Source document:
How to prevent a heart attack?
What is a heart attack?
This happens when one of the vessels that supplies blood to the heart is blocked, causing one part of the heart to be deprived of blood. If the area in question is large, the heart cannot longer perform its normal functions, and death can occur.
“Acute coronary syndrome” or unstable angina
This cardiovascular event that is usually less serious can occur if one of the vessels that supplies blood to the heart becomes very narrowed, but not totally blocked: there is a poor and insufficient supply of blood in the heart.
“Sudden death” remains the most unpredictable and most drastic cardiovascular event. It is the unexpected death of a person that occurs in less than an hour. This is not uncommon, and usually occurs in people with “atheroma” in their coronary vessels.
What is coronary atheroma?
Coronary arteries are small arteries that supply blood to the heart.
They are 3 main arteries, with diameters of about 2 to 5 millimeters. Atheroma is a pathological tissue i.e. abnormal - tissue consisting of fat, fibrous tissue and calcium.
Atheroma originates in the wall of the coronary arteries but can develop to the point of partially - or even completely - obstructing the coronary vessel, thus leading to the conditions described above.
How does atheroma form on the coronary arteries?
We do not know for sure... There are so-called “risk factors” that statistically increase the likelihood of developing coronary atheroma. The main risk factors are diabetes, smoking, arterial hypertension, excess cholesterol, obesity and a sedentary lifestyle. The contribution of a genetic predisposition is also well documented: persons whose parents have had heart attacks also have increased risks.
How can atheroma on the coronary arteries be detected?
With the aid of a very simple exam: calcium score
This exam is done using a CAT scan, without the need for an infusion or an injection.
The only thing you will be asked to do is not to breathe for a few seconds, like a simple X-ray. The images captured show the deposits of calcified atheroma on your coronary arteries.
A specific software then calculates a number that quantifies the amount of these atheroma deposits: this is the calcium score.
The calcium score is calculated as follows: the operator designates each plate, whose score is calculated by a specific software, which takes into account the size of this plate, and its density. The sum of the scores of all the plates is the calcium score, as developed by Agatston.
One important point worth noting is that the calcium score - as its name indicates - quantifies the lesions of calcified atheroma, but there is a very good correlation between the extent of calcified and non-calcified lesions, so that the calcium score is ultimately a good indicator of the total load of the coronary atheroma.
The calcium score is the only test that can quantify the extent of coronary atheroma damage, and it is the best predictor of the risk of heart attack.
What are we going to do with the results of your calcium score?
If your calcium is low, less than 100
This means that your risk of heart attack is very low, less than 1% per year. There is no need for further tests or to make any significant changes to your lifestyle. It should be noted that these recommendations apply to subjects aged 60 and above: a calcium score other than 0 in a subject under 50 years of age indicates the presence of early coronary atheroma, in which case taking specific measures is necessary.

Work instruction 1:
Quote the heart attack text from "A specific software then" up to and including "of heart attack.".
Work instruction 2:
List the main risk factors for developing coronary atheroma that the heart attack text names.
The records are not needed for any of this work.

(Stored records)
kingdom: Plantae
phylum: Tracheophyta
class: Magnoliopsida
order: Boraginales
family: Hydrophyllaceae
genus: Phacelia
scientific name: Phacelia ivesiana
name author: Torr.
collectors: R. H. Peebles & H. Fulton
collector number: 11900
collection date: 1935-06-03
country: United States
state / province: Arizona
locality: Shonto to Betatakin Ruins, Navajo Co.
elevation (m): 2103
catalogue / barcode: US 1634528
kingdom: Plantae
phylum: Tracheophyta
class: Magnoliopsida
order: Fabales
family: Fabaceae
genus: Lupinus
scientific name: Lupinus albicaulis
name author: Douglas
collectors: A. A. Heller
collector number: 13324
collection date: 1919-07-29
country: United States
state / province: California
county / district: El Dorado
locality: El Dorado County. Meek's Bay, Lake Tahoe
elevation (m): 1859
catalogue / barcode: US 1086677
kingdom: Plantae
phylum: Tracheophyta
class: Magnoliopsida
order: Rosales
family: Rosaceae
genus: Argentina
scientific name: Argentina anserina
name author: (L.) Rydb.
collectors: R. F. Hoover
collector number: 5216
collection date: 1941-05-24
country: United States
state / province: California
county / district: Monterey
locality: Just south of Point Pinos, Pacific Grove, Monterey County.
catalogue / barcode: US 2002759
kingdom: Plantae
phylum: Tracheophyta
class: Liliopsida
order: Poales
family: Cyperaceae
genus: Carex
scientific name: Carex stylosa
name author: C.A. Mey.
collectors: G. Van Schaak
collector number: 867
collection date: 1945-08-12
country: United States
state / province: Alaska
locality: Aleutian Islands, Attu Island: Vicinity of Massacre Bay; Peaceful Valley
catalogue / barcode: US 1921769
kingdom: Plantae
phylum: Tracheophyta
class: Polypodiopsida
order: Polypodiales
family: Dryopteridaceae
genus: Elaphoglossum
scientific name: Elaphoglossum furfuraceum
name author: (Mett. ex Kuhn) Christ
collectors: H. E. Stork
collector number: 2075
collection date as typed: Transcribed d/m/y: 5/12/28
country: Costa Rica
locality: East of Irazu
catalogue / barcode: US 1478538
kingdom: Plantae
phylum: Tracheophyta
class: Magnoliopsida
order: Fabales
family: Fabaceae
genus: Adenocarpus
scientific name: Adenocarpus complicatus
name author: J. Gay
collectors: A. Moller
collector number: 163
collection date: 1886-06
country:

Your response 1:
A specific software then calculates a number that quantifies the amount of these atheroma deposits: this is the calcium score.
The calcium score is calculated as follows: the operator designates each plate, whose score is calculated by a specific software, which takes into account the size of this plate, and its density. The sum of the scores of all the plates is the calcium score, as developed by Agatston.
One important point worth noting is that the calcium score - as its name indicates - quantifies the lesions of calcified atheroma, but there is a very good correlation between the extent of calcified and non-calcified lesions, so that the calcium score is ultimately a good indicator of the total load of the coronary atheroma.
The calcium score is the only test that can quantify the extent of coronary atheroma damage, and it is the best predictor of the risk of heart attack.

Your response 2:
- Diabetes
- Smoking
- Arterial hypertension
- Excess cholesterol
- Obesity
- A sedentary lifestyle